> _Your task_:
Find the word "companias" in the listing below, then return every line it appears in.

(Task inputs Opens)

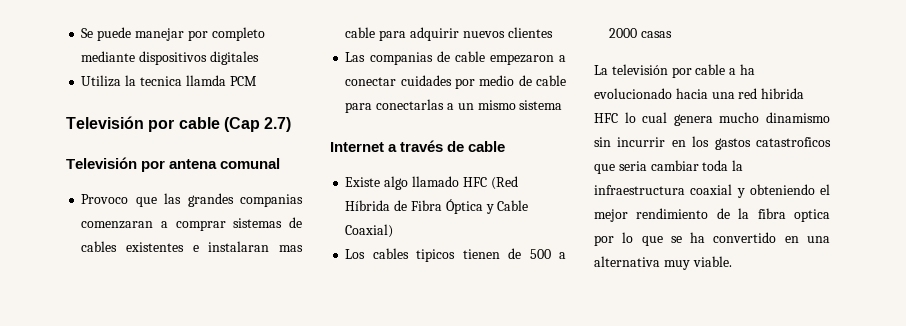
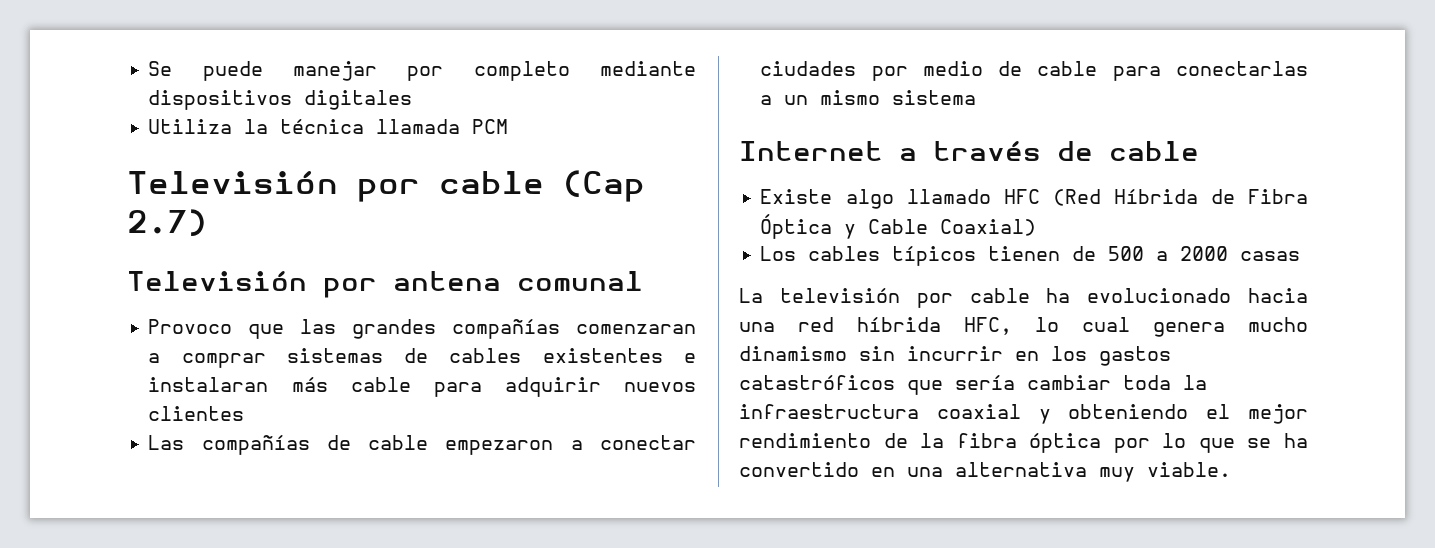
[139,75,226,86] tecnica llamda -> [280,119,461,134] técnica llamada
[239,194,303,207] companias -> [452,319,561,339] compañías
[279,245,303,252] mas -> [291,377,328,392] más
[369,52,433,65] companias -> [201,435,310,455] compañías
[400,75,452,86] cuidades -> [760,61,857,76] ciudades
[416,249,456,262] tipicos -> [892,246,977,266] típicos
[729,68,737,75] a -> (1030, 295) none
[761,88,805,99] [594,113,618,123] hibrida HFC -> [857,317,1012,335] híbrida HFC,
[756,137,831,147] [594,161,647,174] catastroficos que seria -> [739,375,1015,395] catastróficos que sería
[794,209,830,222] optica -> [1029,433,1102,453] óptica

(Task inputs Closes)
(Task inputs Opens)

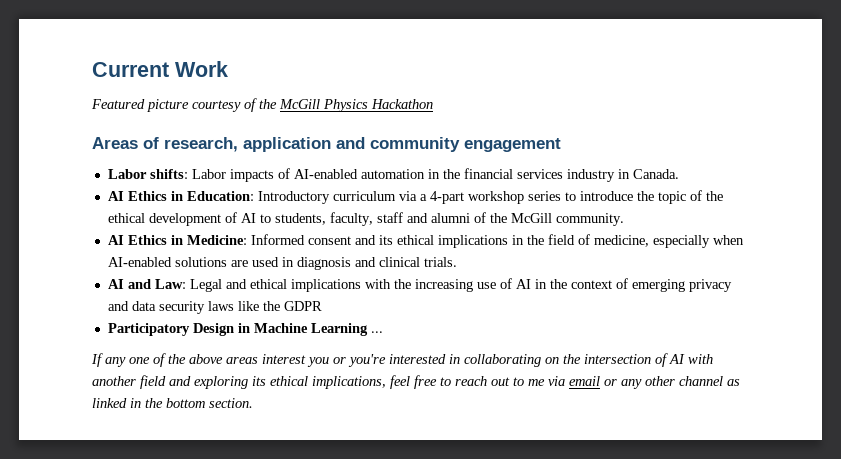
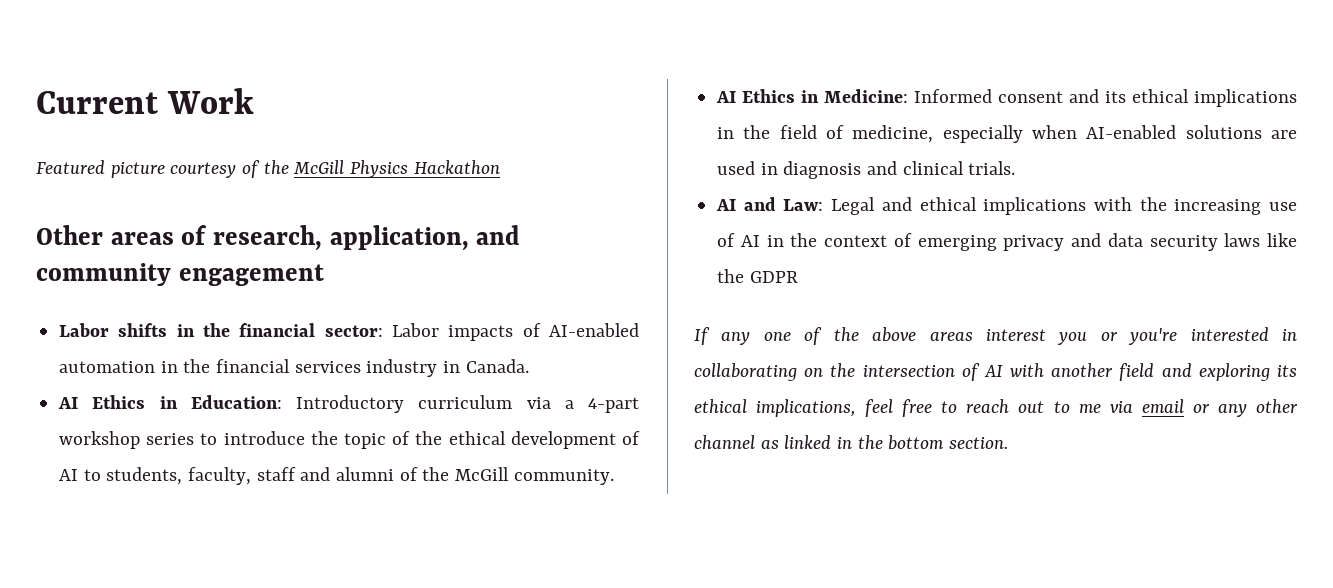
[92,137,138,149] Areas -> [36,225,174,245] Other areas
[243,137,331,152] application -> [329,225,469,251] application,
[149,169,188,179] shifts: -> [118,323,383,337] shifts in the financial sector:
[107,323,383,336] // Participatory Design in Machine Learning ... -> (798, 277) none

(Task inputs Closes)

> _Answer space_:
[239,194,303,207] companias -> [452,319,561,339] compañías
[369,52,433,65] companias -> [201,435,310,455] compañías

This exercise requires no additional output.